Der Orient-Teppich: Sie haben sich einen internationalen Ruf erworben. Verraten Sie uns das Geheimnis Ihres Erfolges?

Kiskan: Ich habe mich nicht nur für die Kunst des Veredelns eingesetzt, sondern auch für die technische und mechanische Ausrüstung. Zum Beispiel auf dem wichtigen Gebiet der Entstaubung. Hier wurden die herkömmlichen Schläger und Klopfmaschinen durch große Entstaubungstrommeln ersetzt. Die verrichten ihre Arbeit wesentlich schonender.

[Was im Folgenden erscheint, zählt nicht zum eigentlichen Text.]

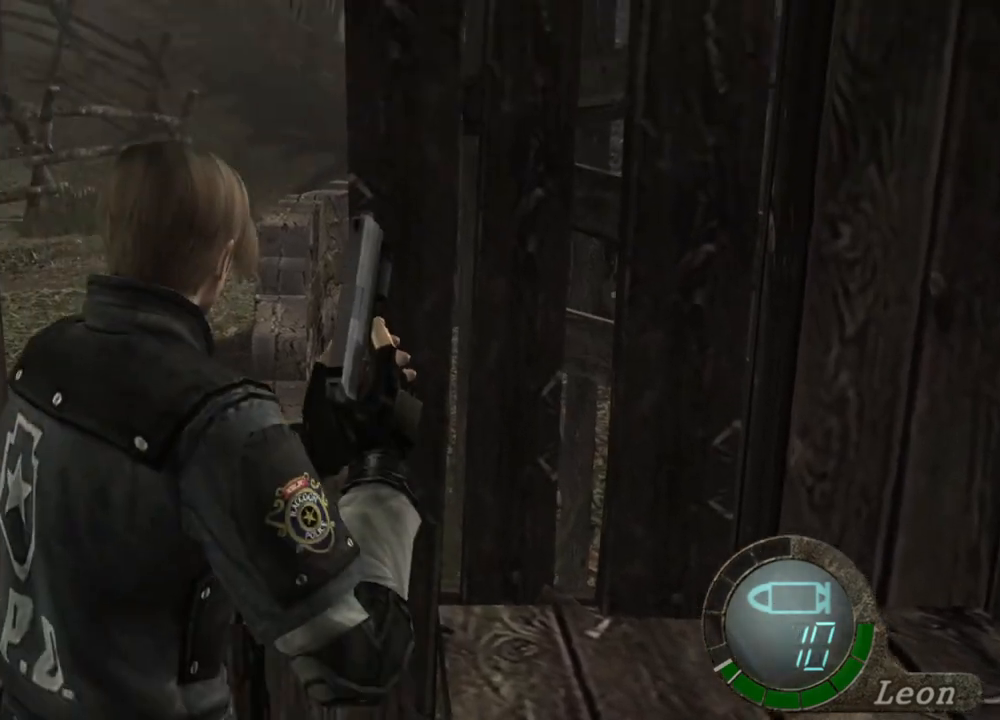
{"keys": ["e", "w"], "mouse": [], "events": [[17, "e", "up"], [50, "e", "down"], [150, "e", "up"], [217, "e", "down"], [283, "e", "up"], [350, "e", "down"], [383, "e", "up"], [450, "e", "down"]]}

Außerdem habe ich das Vacuum-Vibrationspult erfunden, mit dem auch das letzte Staubkorn heraus geholt wird. Des weiteren wird in meinem Betrieb, als einzigem in der Branche, eine Dampfstrahl Florgeradericht- und Entwirrmaschine verwendet. Die ist ebenfalls eine eigene Neukonstruktion. Nicht zuletzt sei meine Rofix-Veredelung erwähnt. Sie ist europaweit patentiert und trägt das Prädikat "schadstoff- und abwasserbelastungsfrei".

Der Orient-Teppich: Wie ist Ihre Auftragslage in der gegenwärtig schwachen Wirtschaftssituation?

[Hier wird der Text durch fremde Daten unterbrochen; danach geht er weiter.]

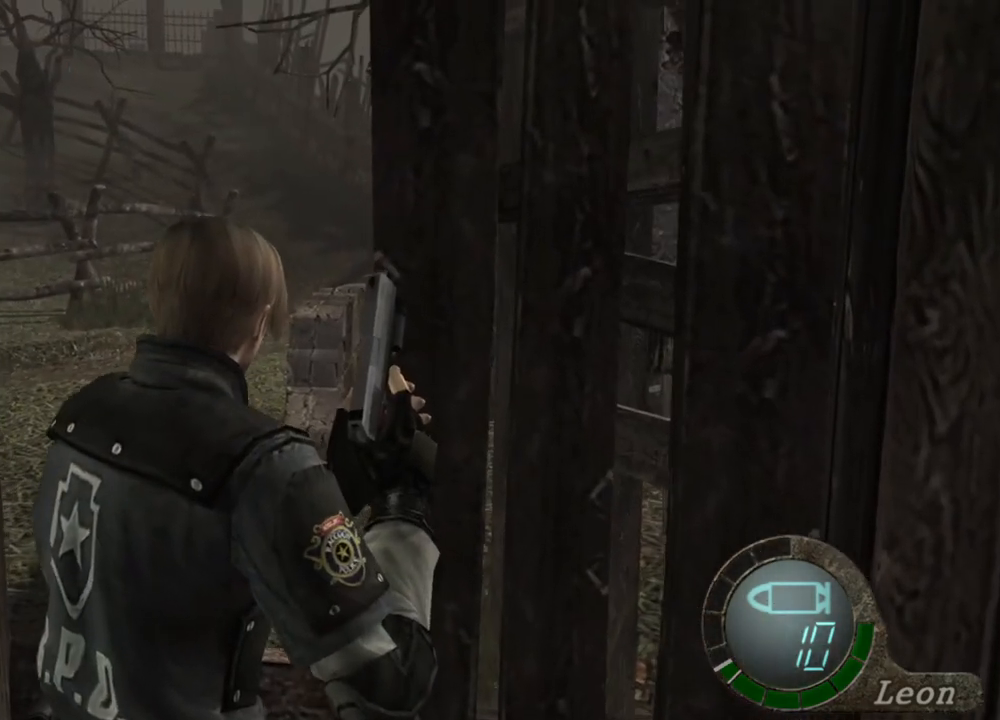
{"keys": [], "mouse": [], "events": [[50, "e", "up"], [117, "e", "down"], [217, "e", "up"], [317, "w", "up"]]}
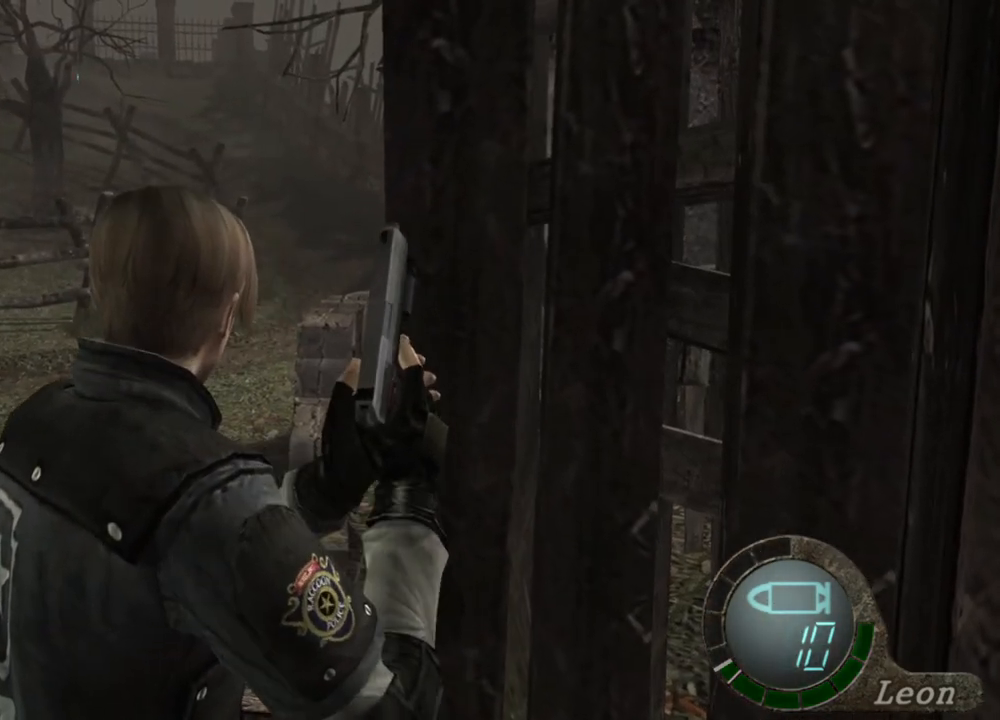
{"keys": [], "mouse": [], "events": [[317, "d", "down"], [450, "d", "up"]]}
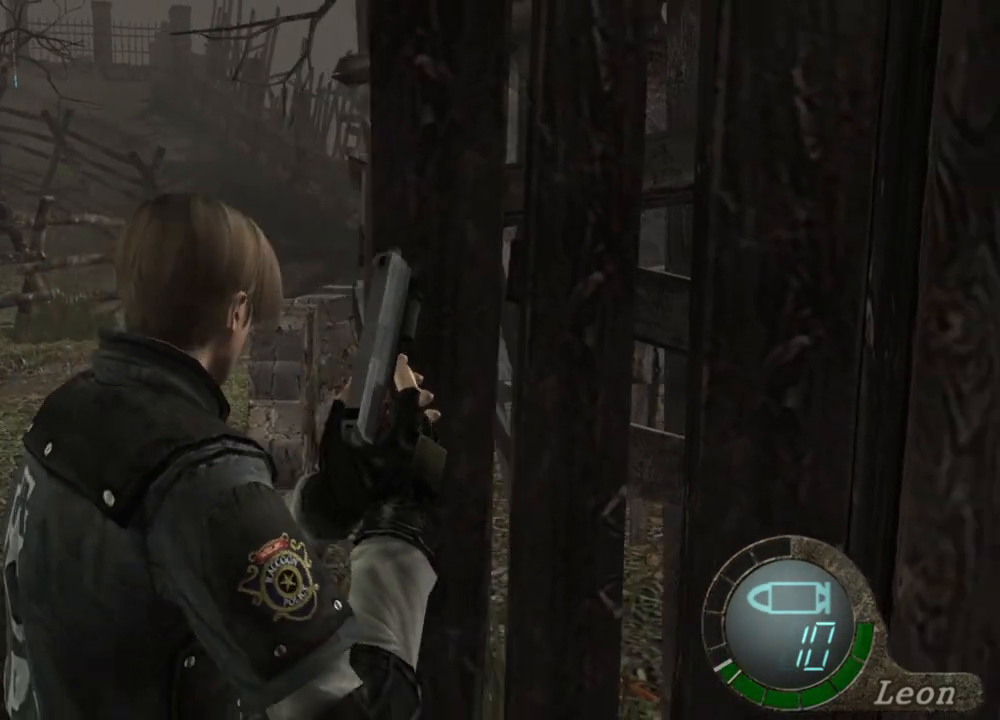
{"keys": ["d"], "mouse": [], "events": [[17, "d", "down"], [117, "d", "up"], [150, "d", "down"], [383, "d", "up"], [450, "d", "down"]]}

Kiskan: Mit Genugtuung stelle ich fest, dass sogar in konjunkturell schlechten Zeiten wie jetzt mein Betrieb mehr als ausreichend beschäftigt ist. Mein Personal war nie in Gefahr, die Arbeit zu verlieren. All die genanten Verfahren und die immense Erfahrung aus 50 Jahren Hamburg, dazu das große Wissen aus meiner Wiener Zeit, haben mich in die Lage versetzt, meine international anerkannte Position zu behaupten.

Einer der Gründe für die Auslastung meines Betriebes ist, dass meine Stammkunden wissen, was ich mit meinen verschiedenen Wascharten erreichen kann. So wurde manch eine Partie Teppiche, die ein unverkäufliches Dasein fristete, durch eine passende Antik-, Tönungs- oder Umfärbewäsche verkaufsfähig gemacht.

Der Orient-Teppich: Wie betrachten Sie Ihren Beruf heute nach 50 Jahren?

Kiskan: Dieser schöne Beruf hat mir stets sehr viel Freude bereitet. Wenn ich sehe, was aus den Teppichen wird, die aus dem Iran oder aus anderen Ländern in meinen Betrieb gesandt werden, dann ist das schon sehr befriedigend. Nach der Behandlung durch meine Veredelung erfahren sie eine Verwandlung in Bezug auf Glanz, Farbe und im Hinblick auf die seidig-samtartige Florfläche. Das gibt mir die Gewissheit, den richtigen Beruf auszuüben. Denn nur, wer seinen Beruf liebt, kann Höchstleistungen vollbringen.